■ Task prompt: Retype the lines below exactly as they appear, omitting the pictures.

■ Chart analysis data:
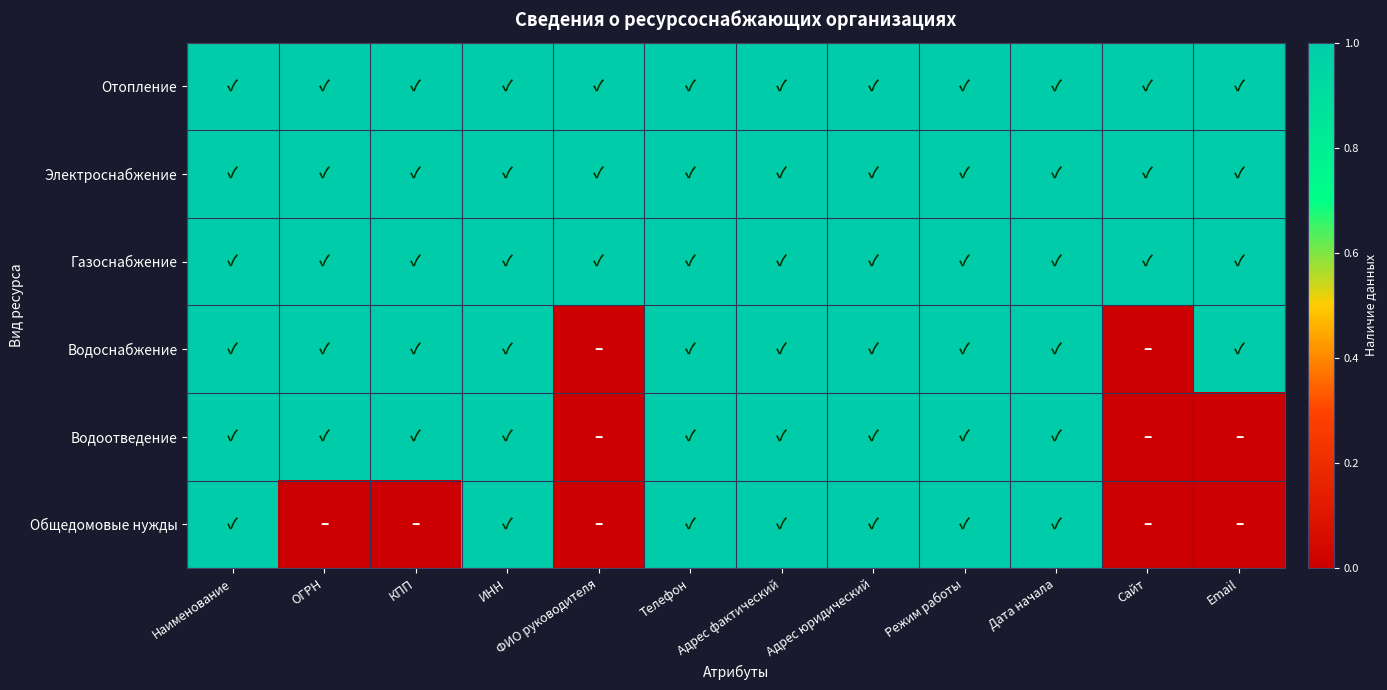

Reading left to right, list all the values displayed in this chart.

Отопление: Наименование=1	ОГРН=1	КПП=1	ИНН=1	ФИО руководителя=1	Телефон=1	Адрес фактический=1	Адрес юридический=1	Режим работы=1	Дата начала=1	Сайт=1	Email=1
Электроснабжение: Наименование=1	ОГРН=1	КПП=1	ИНН=1	ФИО руководителя=1	Телефон=1	Адрес фактический=1	Адрес юридический=1	Режим работы=1	Дата начала=1	Сайт=1	Email=1
Газоснабжение: Наименование=1	ОГРН=1	КПП=1	ИНН=1	ФИО руководителя=1	Телефон=1	Адрес фактический=1	Адрес юридический=1	Режим работы=1	Дата начала=1	Сайт=1	Email=1
Водоснабжение: Наименование=1	ОГРН=1	КПП=1	ИНН=1	ФИО руководителя=0	Телефон=1	Адрес фактический=1	Адрес юридический=1	Режим работы=1	Дата начала=1	Сайт=0	Email=1
Водоотведение: Наименование=1	ОГРН=1	КПП=1	ИНН=1	ФИО руководителя=0	Телефон=1	Адрес фактический=1	Адрес юридический=1	Режим работы=1	Дата начала=1	Сайт=0	Email=0
Общедомовые нужды: Наименование=1	ОГРН=0	КПП=0	ИНН=1	ФИО руководителя=0	Телефон=1	Адрес фактический=1	Адрес юридический=1	Режим работы=1	Дата начала=1	Сайт=0	Email=0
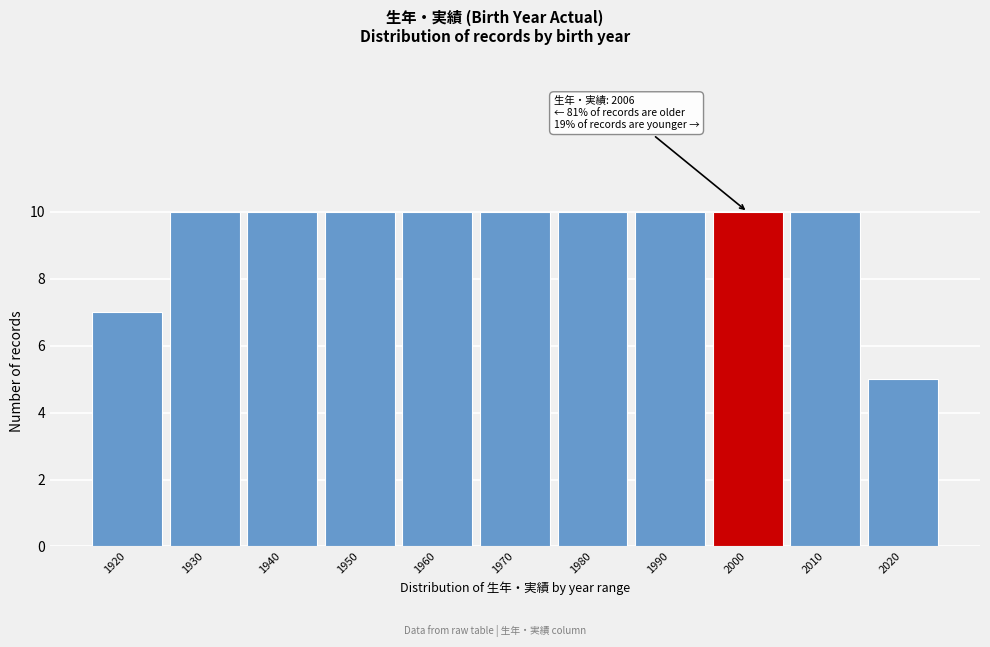

Reading right to left, what are all the values shown in this chart?

5	10	10	10	10	10	10	10	10	10	7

■ Result below:
Reading left to right, list all the values displayed in this chart.

Отопление: Наименование=1	ОГРН=1	КПП=1	ИНН=1	ФИО руководителя=1	Телефон=1	Адрес фактический=1	Адрес юридический=1	Режим работы=1	Дата начала=1	Сайт=1	Email=1
Электроснабжение: Наименование=1	ОГРН=1	КПП=1	ИНН=1	ФИО руководителя=1	Телефон=1	Адрес фактический=1	Адрес юридический=1	Режим работы=1	Дата начала=1	Сайт=1	Email=1
Газоснабжение: Наименование=1	ОГРН=1	КПП=1	ИНН=1	ФИО руководителя=1	Телефон=1	Адрес фактический=1	Адрес юридический=1	Режим работы=1	Дата начала=1	Сайт=1	Email=1
Водоснабжение: Наименование=1	ОГРН=1	КПП=1	ИНН=1	ФИО руководителя=0	Телефон=1	Адрес фактический=1	Адрес юридический=1	Режим работы=1	Дата начала=1	Сайт=0	Email=1
Водоотведение: Наименование=1	ОГРН=1	КПП=1	ИНН=1	ФИО руководителя=0	Телефон=1	Адрес фактический=1	Адрес юридический=1	Режим работы=1	Дата начала=1	Сайт=0	Email=0
Общедомовые нужды: Наименование=1	ОГРН=0	КПП=0	ИНН=1	ФИО руководителя=0	Телефон=1	Адрес фактический=1	Адрес юридический=1	Режим работы=1	Дата начала=1	Сайт=0	Email=0

Reading right to left, what are all the values shown in this chart?

5	10	10	10	10	10	10	10	10	10	7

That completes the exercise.